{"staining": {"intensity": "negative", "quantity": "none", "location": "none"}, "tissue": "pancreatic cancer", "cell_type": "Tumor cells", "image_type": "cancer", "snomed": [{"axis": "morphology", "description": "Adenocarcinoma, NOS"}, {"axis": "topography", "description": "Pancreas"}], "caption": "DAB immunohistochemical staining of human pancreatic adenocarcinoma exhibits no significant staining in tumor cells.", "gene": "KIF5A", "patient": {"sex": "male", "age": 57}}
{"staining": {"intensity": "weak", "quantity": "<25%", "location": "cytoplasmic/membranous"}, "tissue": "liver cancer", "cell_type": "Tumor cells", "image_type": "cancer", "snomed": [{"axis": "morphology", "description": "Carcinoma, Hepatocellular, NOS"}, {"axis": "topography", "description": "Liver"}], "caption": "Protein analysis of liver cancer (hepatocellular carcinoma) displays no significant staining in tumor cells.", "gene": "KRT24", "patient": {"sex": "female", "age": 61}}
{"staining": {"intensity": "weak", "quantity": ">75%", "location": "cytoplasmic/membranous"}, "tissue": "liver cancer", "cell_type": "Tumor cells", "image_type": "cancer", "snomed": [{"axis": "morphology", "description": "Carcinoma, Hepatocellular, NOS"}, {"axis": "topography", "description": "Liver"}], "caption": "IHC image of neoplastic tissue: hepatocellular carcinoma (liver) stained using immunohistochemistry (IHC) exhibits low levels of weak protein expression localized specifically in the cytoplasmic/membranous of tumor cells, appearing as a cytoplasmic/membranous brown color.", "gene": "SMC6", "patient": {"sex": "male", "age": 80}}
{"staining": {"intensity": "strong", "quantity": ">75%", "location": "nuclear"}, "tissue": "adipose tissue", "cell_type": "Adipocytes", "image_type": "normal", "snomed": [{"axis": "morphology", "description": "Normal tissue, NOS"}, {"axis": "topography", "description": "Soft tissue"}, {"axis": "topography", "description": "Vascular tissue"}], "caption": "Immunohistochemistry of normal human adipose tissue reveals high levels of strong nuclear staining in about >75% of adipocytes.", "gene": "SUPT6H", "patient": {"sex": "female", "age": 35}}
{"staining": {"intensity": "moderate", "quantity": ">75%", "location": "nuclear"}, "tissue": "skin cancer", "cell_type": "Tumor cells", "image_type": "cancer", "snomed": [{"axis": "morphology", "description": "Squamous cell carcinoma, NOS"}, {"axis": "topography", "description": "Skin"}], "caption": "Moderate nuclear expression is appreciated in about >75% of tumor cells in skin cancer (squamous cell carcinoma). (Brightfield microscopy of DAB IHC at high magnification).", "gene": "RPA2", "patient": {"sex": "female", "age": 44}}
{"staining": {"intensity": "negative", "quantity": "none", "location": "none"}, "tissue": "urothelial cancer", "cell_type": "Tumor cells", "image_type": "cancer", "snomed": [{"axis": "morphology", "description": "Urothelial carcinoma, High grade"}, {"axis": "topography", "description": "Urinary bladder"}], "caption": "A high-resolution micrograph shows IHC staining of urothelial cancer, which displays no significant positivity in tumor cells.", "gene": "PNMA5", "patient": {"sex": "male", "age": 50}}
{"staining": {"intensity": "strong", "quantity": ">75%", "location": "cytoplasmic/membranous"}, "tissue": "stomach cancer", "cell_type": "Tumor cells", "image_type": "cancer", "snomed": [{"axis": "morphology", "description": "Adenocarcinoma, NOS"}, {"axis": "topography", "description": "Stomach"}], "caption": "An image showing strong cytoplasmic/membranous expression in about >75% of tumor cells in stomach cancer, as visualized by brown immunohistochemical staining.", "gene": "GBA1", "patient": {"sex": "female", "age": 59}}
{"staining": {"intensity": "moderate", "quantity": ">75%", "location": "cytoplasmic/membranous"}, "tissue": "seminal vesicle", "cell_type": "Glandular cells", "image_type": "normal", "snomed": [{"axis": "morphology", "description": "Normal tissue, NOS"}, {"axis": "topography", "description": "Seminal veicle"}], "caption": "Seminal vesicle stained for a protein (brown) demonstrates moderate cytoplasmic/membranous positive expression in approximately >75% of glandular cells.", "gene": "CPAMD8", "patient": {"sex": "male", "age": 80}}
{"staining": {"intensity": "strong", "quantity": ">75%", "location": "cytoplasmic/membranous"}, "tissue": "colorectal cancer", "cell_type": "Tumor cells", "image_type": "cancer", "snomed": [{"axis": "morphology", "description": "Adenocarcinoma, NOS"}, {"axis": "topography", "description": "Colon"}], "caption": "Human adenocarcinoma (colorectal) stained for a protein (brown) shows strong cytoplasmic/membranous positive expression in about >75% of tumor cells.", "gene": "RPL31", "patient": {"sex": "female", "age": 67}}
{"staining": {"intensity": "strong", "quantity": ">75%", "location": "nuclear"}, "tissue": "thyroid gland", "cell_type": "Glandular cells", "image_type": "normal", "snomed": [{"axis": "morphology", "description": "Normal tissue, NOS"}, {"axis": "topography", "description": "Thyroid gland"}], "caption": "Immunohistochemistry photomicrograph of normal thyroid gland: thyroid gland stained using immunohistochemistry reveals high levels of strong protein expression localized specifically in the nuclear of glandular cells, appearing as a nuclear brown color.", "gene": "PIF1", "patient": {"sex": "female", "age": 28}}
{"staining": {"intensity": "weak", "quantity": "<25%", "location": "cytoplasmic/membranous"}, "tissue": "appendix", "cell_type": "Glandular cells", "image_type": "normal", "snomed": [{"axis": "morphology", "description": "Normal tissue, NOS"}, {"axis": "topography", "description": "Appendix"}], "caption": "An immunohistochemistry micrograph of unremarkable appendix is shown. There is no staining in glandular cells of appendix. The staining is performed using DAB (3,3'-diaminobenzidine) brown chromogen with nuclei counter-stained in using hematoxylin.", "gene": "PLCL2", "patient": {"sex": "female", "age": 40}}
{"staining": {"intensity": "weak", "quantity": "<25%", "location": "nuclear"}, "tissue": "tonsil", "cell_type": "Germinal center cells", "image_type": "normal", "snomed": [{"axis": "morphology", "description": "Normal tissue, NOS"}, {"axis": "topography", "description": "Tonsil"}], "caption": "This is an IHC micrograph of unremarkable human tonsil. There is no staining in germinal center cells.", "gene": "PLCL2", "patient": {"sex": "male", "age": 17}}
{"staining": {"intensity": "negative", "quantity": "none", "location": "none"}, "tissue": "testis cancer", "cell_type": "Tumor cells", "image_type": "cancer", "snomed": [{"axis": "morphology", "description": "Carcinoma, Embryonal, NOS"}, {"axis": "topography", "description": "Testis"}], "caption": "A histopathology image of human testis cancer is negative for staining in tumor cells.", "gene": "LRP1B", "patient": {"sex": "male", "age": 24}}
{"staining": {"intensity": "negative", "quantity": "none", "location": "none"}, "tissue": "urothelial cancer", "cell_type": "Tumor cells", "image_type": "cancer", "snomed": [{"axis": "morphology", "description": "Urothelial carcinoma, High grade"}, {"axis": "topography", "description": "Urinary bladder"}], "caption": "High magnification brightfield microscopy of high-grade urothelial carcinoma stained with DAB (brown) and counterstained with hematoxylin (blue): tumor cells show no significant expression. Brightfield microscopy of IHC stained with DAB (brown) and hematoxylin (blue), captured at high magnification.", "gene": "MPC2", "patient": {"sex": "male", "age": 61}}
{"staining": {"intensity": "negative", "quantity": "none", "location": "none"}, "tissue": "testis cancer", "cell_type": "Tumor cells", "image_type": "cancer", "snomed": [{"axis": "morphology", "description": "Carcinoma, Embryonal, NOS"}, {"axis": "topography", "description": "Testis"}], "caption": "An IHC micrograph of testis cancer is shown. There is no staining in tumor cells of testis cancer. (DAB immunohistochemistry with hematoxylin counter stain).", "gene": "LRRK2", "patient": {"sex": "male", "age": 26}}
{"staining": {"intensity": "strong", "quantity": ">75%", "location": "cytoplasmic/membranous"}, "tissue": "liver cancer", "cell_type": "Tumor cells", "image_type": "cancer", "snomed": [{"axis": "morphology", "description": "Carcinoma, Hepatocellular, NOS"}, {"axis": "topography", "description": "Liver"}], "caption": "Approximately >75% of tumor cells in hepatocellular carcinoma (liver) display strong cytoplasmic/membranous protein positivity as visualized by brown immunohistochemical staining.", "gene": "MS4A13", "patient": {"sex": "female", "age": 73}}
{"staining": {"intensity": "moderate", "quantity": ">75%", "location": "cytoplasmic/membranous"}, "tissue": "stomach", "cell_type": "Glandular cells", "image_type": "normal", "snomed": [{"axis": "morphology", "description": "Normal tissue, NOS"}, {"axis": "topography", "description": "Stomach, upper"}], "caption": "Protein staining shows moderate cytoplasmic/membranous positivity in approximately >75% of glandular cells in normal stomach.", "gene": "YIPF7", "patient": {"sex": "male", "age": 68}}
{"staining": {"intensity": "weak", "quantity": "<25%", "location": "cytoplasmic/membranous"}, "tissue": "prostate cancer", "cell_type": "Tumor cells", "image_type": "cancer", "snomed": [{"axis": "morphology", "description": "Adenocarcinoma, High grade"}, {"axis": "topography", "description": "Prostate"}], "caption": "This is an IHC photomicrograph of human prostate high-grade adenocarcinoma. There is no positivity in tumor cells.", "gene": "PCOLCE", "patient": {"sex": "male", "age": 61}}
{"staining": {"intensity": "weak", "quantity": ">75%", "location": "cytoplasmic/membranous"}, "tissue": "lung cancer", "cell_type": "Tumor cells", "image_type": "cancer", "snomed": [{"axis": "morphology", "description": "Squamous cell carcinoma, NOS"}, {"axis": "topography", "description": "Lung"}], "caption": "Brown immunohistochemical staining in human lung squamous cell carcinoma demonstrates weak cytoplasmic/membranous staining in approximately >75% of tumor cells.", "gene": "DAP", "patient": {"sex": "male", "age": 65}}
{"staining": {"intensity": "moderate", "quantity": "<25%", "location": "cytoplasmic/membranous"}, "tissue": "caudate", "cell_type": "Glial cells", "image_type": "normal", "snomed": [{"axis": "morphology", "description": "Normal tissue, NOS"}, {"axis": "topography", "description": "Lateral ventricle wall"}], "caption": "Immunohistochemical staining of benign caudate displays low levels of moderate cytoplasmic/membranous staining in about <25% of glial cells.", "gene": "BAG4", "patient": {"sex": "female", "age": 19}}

☆ ☆ ☆ ☆ ☆

**Action item:**
Search the entries for the word "Embryonal" and show every line that has it.

**Answer area:**
{"staining": {"intensity": "negative", "quantity": "none", "location": "none"}, "tissue": "testis cancer", "cell_type": "Tumor cells", "image_type": "cancer", "snomed": [{"axis": "morphology", "description": "Carcinoma, Embryonal, NOS"}, {"axis": "topography", "description": "Testis"}], "caption": "A histopathology image of human testis cancer is negative for staining in tumor cells.", "gene": "LRP1B", "patient": {"sex": "male", "age": 24}}
{"staining": {"intensity": "negative", "quantity": "none", "location": "none"}, "tissue": "testis cancer", "cell_type": "Tumor cells", "image_type": "cancer", "snomed": [{"axis": "morphology", "description": "Carcinoma, Embryonal, NOS"}, {"axis": "topography", "description": "Testis"}], "caption": "An IHC micrograph of testis cancer is shown. There is no staining in tumor cells of testis cancer. (DAB immunohistochemistry with hematoxylin counter stain).", "gene": "LRRK2", "patient": {"sex": "male", "age": 26}}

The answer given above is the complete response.